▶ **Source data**

★ ★ ★

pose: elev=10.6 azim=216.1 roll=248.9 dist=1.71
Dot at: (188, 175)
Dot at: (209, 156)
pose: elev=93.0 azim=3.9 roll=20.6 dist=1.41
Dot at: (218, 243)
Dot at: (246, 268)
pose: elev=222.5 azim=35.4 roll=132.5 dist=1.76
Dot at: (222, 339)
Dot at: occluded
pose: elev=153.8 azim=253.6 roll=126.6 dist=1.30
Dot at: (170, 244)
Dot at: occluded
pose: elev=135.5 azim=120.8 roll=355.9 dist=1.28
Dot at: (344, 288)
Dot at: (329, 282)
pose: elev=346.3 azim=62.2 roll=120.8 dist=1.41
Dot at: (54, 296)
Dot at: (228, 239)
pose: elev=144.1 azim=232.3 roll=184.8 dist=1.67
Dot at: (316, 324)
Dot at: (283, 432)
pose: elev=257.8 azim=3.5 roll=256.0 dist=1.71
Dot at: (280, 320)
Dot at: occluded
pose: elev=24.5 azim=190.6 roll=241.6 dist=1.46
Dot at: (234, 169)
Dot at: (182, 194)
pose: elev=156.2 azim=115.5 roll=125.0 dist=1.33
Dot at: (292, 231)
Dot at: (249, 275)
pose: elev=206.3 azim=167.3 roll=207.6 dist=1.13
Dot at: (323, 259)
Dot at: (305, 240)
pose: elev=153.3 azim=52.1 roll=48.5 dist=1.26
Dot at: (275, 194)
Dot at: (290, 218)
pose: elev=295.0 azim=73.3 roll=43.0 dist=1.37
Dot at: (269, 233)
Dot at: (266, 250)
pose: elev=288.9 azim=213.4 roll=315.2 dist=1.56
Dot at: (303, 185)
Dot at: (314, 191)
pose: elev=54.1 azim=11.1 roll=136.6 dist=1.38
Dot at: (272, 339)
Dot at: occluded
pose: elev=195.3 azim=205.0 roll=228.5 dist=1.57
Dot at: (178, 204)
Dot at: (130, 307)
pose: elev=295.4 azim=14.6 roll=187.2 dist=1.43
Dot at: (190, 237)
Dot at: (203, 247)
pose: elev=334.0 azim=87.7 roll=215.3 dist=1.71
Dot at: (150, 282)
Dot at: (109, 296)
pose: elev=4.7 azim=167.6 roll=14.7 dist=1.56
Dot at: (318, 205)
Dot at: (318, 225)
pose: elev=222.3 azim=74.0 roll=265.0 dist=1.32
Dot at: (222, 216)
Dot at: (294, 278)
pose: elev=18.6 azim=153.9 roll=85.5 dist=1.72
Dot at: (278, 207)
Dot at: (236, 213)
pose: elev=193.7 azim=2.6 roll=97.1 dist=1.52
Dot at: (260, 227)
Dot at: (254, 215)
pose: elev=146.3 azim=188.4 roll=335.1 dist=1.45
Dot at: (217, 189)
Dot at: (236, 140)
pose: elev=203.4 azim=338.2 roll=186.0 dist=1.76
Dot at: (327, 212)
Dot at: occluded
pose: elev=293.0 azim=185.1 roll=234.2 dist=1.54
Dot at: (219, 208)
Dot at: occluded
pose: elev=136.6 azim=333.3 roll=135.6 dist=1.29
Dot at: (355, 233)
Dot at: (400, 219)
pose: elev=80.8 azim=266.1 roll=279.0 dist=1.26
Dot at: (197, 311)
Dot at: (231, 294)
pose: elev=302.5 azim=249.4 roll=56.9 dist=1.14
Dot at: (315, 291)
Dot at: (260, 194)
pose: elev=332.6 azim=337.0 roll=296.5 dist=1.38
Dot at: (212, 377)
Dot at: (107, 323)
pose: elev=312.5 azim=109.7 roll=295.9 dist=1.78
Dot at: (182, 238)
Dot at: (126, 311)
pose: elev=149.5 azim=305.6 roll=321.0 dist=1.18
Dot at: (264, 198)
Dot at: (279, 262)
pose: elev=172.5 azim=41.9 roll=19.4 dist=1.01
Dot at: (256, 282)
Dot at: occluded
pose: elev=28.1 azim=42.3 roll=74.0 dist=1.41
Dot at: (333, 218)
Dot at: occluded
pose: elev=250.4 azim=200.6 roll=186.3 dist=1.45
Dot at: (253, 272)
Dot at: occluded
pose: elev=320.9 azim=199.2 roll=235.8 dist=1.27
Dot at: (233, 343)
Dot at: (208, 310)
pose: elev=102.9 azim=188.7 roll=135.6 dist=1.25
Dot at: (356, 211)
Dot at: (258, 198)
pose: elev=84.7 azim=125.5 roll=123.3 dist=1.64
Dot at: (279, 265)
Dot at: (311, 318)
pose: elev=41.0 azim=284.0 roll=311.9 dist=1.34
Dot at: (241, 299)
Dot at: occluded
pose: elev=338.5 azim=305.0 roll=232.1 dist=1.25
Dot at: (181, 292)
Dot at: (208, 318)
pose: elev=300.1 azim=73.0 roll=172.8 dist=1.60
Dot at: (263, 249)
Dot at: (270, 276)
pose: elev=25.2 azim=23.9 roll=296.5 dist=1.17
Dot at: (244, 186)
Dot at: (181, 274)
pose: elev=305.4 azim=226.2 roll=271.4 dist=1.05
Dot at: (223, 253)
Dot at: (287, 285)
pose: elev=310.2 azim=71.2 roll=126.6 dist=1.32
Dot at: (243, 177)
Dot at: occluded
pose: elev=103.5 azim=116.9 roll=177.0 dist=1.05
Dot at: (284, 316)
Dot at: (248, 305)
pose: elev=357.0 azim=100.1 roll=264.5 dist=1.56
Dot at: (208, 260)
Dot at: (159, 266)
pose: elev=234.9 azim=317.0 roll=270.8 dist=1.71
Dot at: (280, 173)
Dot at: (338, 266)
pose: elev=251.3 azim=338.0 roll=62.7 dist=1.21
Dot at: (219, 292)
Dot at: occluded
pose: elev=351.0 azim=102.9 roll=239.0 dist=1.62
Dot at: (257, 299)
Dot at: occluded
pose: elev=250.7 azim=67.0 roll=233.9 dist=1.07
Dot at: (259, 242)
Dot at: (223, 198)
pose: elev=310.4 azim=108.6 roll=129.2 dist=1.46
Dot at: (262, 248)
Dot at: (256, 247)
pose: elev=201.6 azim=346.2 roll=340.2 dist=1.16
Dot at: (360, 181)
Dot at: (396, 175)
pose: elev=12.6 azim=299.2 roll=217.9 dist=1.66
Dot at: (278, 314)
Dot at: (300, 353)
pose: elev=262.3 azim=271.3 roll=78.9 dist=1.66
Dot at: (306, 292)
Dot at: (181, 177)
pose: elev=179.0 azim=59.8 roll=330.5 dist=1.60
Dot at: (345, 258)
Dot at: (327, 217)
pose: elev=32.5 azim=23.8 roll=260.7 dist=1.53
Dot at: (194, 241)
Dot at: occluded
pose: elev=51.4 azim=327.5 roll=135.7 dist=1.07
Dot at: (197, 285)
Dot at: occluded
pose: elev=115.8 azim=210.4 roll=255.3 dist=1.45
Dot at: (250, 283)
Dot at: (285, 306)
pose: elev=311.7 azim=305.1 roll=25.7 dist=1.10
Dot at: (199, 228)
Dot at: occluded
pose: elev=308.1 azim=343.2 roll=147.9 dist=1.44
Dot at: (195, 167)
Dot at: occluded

★ ★ ★

Copy out every line of the material above, reproducing each one without any change.

▶ **PROBLEM SOLUTION**
pose: elev=10.6 azim=216.1 roll=248.9 dist=1.71
Dot at: (188, 175)
Dot at: (209, 156)
pose: elev=93.0 azim=3.9 roll=20.6 dist=1.41
Dot at: (218, 243)
Dot at: (246, 268)
pose: elev=222.5 azim=35.4 roll=132.5 dist=1.76
Dot at: (222, 339)
Dot at: occluded
pose: elev=153.8 azim=253.6 roll=126.6 dist=1.30
Dot at: (170, 244)
Dot at: occluded
pose: elev=135.5 azim=120.8 roll=355.9 dist=1.28
Dot at: (344, 288)
Dot at: (329, 282)
pose: elev=346.3 azim=62.2 roll=120.8 dist=1.41
Dot at: (54, 296)
Dot at: (228, 239)
pose: elev=144.1 azim=232.3 roll=184.8 dist=1.67
Dot at: (316, 324)
Dot at: (283, 432)
pose: elev=257.8 azim=3.5 roll=256.0 dist=1.71
Dot at: (280, 320)
Dot at: occluded
pose: elev=24.5 azim=190.6 roll=241.6 dist=1.46
Dot at: (234, 169)
Dot at: (182, 194)
pose: elev=156.2 azim=115.5 roll=125.0 dist=1.33
Dot at: (292, 231)
Dot at: (249, 275)
pose: elev=206.3 azim=167.3 roll=207.6 dist=1.13
Dot at: (323, 259)
Dot at: (305, 240)
pose: elev=153.3 azim=52.1 roll=48.5 dist=1.26
Dot at: (275, 194)
Dot at: (290, 218)
pose: elev=295.0 azim=73.3 roll=43.0 dist=1.37
Dot at: (269, 233)
Dot at: (266, 250)
pose: elev=288.9 azim=213.4 roll=315.2 dist=1.56
Dot at: (303, 185)
Dot at: (314, 191)
pose: elev=54.1 azim=11.1 roll=136.6 dist=1.38
Dot at: (272, 339)
Dot at: occluded
pose: elev=195.3 azim=205.0 roll=228.5 dist=1.57
Dot at: (178, 204)
Dot at: (130, 307)
pose: elev=295.4 azim=14.6 roll=187.2 dist=1.43
Dot at: (190, 237)
Dot at: (203, 247)
pose: elev=334.0 azim=87.7 roll=215.3 dist=1.71
Dot at: (150, 282)
Dot at: (109, 296)
pose: elev=4.7 azim=167.6 roll=14.7 dist=1.56
Dot at: (318, 205)
Dot at: (318, 225)
pose: elev=222.3 azim=74.0 roll=265.0 dist=1.32
Dot at: (222, 216)
Dot at: (294, 278)
pose: elev=18.6 azim=153.9 roll=85.5 dist=1.72
Dot at: (278, 207)
Dot at: (236, 213)
pose: elev=193.7 azim=2.6 roll=97.1 dist=1.52
Dot at: (260, 227)
Dot at: (254, 215)
pose: elev=146.3 azim=188.4 roll=335.1 dist=1.45
Dot at: (217, 189)
Dot at: (236, 140)
pose: elev=203.4 azim=338.2 roll=186.0 dist=1.76
Dot at: (327, 212)
Dot at: occluded
pose: elev=293.0 azim=185.1 roll=234.2 dist=1.54
Dot at: (219, 208)
Dot at: occluded
pose: elev=136.6 azim=333.3 roll=135.6 dist=1.29
Dot at: (355, 233)
Dot at: (400, 219)
pose: elev=80.8 azim=266.1 roll=279.0 dist=1.26
Dot at: (197, 311)
Dot at: (231, 294)
pose: elev=302.5 azim=249.4 roll=56.9 dist=1.14
Dot at: (315, 291)
Dot at: (260, 194)
pose: elev=332.6 azim=337.0 roll=296.5 dist=1.38
Dot at: (212, 377)
Dot at: (107, 323)
pose: elev=312.5 azim=109.7 roll=295.9 dist=1.78
Dot at: (182, 238)
Dot at: (126, 311)
pose: elev=149.5 azim=305.6 roll=321.0 dist=1.18
Dot at: (264, 198)
Dot at: (279, 262)
pose: elev=172.5 azim=41.9 roll=19.4 dist=1.01
Dot at: (256, 282)
Dot at: occluded
pose: elev=28.1 azim=42.3 roll=74.0 dist=1.41
Dot at: (333, 218)
Dot at: occluded
pose: elev=250.4 azim=200.6 roll=186.3 dist=1.45
Dot at: (253, 272)
Dot at: occluded
pose: elev=320.9 azim=199.2 roll=235.8 dist=1.27
Dot at: (233, 343)
Dot at: (208, 310)
pose: elev=102.9 azim=188.7 roll=135.6 dist=1.25
Dot at: (356, 211)
Dot at: (258, 198)
pose: elev=84.7 azim=125.5 roll=123.3 dist=1.64
Dot at: (279, 265)
Dot at: (311, 318)
pose: elev=41.0 azim=284.0 roll=311.9 dist=1.34
Dot at: (241, 299)
Dot at: occluded
pose: elev=338.5 azim=305.0 roll=232.1 dist=1.25
Dot at: (181, 292)
Dot at: (208, 318)
pose: elev=300.1 azim=73.0 roll=172.8 dist=1.60
Dot at: (263, 249)
Dot at: (270, 276)
pose: elev=25.2 azim=23.9 roll=296.5 dist=1.17
Dot at: (244, 186)
Dot at: (181, 274)
pose: elev=305.4 azim=226.2 roll=271.4 dist=1.05
Dot at: (223, 253)
Dot at: (287, 285)
pose: elev=310.2 azim=71.2 roll=126.6 dist=1.32
Dot at: (243, 177)
Dot at: occluded
pose: elev=103.5 azim=116.9 roll=177.0 dist=1.05
Dot at: (284, 316)
Dot at: (248, 305)
pose: elev=357.0 azim=100.1 roll=264.5 dist=1.56
Dot at: (208, 260)
Dot at: (159, 266)
pose: elev=234.9 azim=317.0 roll=270.8 dist=1.71
Dot at: (280, 173)
Dot at: (338, 266)
pose: elev=251.3 azim=338.0 roll=62.7 dist=1.21
Dot at: (219, 292)
Dot at: occluded
pose: elev=351.0 azim=102.9 roll=239.0 dist=1.62
Dot at: (257, 299)
Dot at: occluded
pose: elev=250.7 azim=67.0 roll=233.9 dist=1.07
Dot at: (259, 242)
Dot at: (223, 198)
pose: elev=310.4 azim=108.6 roll=129.2 dist=1.46
Dot at: (262, 248)
Dot at: (256, 247)
pose: elev=201.6 azim=346.2 roll=340.2 dist=1.16
Dot at: (360, 181)
Dot at: (396, 175)
pose: elev=12.6 azim=299.2 roll=217.9 dist=1.66
Dot at: (278, 314)
Dot at: (300, 353)
pose: elev=262.3 azim=271.3 roll=78.9 dist=1.66
Dot at: (306, 292)
Dot at: (181, 177)
pose: elev=179.0 azim=59.8 roll=330.5 dist=1.60
Dot at: (345, 258)
Dot at: (327, 217)
pose: elev=32.5 azim=23.8 roll=260.7 dist=1.53
Dot at: (194, 241)
Dot at: occluded
pose: elev=51.4 azim=327.5 roll=135.7 dist=1.07
Dot at: (197, 285)
Dot at: occluded
pose: elev=115.8 azim=210.4 roll=255.3 dist=1.45
Dot at: (250, 283)
Dot at: (285, 306)
pose: elev=311.7 azim=305.1 roll=25.7 dist=1.10
Dot at: (199, 228)
Dot at: occluded
pose: elev=308.1 azim=343.2 roll=147.9 dist=1.44
Dot at: (195, 167)
Dot at: occluded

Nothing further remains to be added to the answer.